At my better stages I can do a bit more physically and mentally, right now, nothing, just clicking around blindly online, read and post here a bit, maybe a post of two on facebook, maybe a movie or tv show online if i have the attention span. Hope to be getting out of this stage soon and have a better answer to give in the future. The indignities of this illness. Not only sick, broke, and isolated, but bored to death too! :)
 

Graham

Senior Moment
Messages
5,188
Location
Sussex, UK
You've got my sympathies Ocean. Not only that, but even when we do improve, it can be difficult to find an interest that doesn't cost money. The worst bit about this illness is the brainfog. Once that hits, it is tough. It took a while for me to be diagnosed, and I had to carry on working, but eventually I got early retirement (one of the few advantages of getting old). But for the first few months, although I was never severely hit with ME, the brainfog was terrible. It was music, watching the bird-table, Terry Pratchett and similar books, and sitting in the garden. One thing that worked for me was setting up a local support group: it was very slow to get started, but people with ME understand that, and it was great to mix with people who weren't surprised when I got their names wrong for the fifth time in a row. Some of them are really struggling, and the better ones help out at times - it's good to feel useful at times, even if it is only listening. And nobody minds when you are down, or when you talk garbage!

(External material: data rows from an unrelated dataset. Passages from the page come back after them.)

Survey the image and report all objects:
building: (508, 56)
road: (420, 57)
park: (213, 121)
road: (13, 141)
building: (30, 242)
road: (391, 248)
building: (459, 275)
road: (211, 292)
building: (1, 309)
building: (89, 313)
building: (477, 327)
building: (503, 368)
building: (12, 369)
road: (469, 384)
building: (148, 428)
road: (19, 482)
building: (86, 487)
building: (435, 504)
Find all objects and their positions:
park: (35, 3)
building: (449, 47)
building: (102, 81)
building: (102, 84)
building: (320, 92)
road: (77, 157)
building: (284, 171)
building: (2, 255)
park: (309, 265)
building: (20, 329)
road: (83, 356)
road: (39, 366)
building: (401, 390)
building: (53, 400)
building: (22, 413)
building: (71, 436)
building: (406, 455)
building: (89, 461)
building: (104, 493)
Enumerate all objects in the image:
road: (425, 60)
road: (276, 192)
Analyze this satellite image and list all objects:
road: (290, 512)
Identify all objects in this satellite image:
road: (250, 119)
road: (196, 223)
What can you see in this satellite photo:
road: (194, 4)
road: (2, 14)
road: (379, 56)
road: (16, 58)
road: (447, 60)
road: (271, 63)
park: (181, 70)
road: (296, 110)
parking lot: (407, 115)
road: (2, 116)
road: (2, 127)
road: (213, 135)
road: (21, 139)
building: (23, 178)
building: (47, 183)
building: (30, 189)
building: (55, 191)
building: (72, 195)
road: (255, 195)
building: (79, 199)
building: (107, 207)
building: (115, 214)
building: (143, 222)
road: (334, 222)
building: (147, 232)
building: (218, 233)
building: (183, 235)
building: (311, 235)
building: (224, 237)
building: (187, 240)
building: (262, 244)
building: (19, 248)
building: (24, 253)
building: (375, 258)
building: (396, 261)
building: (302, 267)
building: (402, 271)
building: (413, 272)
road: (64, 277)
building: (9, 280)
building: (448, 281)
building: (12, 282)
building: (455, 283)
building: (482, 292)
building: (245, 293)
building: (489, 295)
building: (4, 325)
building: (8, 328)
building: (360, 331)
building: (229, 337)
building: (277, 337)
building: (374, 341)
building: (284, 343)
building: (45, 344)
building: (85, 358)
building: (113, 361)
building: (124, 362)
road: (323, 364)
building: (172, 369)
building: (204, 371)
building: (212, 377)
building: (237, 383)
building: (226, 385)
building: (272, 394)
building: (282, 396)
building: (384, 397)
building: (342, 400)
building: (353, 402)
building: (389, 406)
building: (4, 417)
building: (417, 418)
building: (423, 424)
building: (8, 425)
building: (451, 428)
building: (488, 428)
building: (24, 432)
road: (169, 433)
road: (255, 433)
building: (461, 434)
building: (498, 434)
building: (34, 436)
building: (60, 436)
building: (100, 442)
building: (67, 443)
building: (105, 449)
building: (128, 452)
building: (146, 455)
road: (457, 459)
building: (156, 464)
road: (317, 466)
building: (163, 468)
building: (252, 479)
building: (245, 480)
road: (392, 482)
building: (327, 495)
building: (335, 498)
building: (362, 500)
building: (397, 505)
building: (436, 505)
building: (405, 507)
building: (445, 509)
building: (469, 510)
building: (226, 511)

What hobbies did you have when you were well? I was mainly an active person, not particularly sports-minded (actually, I can't stand watching sport), but always on the go. So I had to go back to some of my sedate interests from way back - that was a struggle! Have you got a camera? I got quite hooked on taking close up shots of things we overlook - there are some amazing plants and insects around, even inside the house. Then when I felt sluggish, I'd just look at the photos I had taken.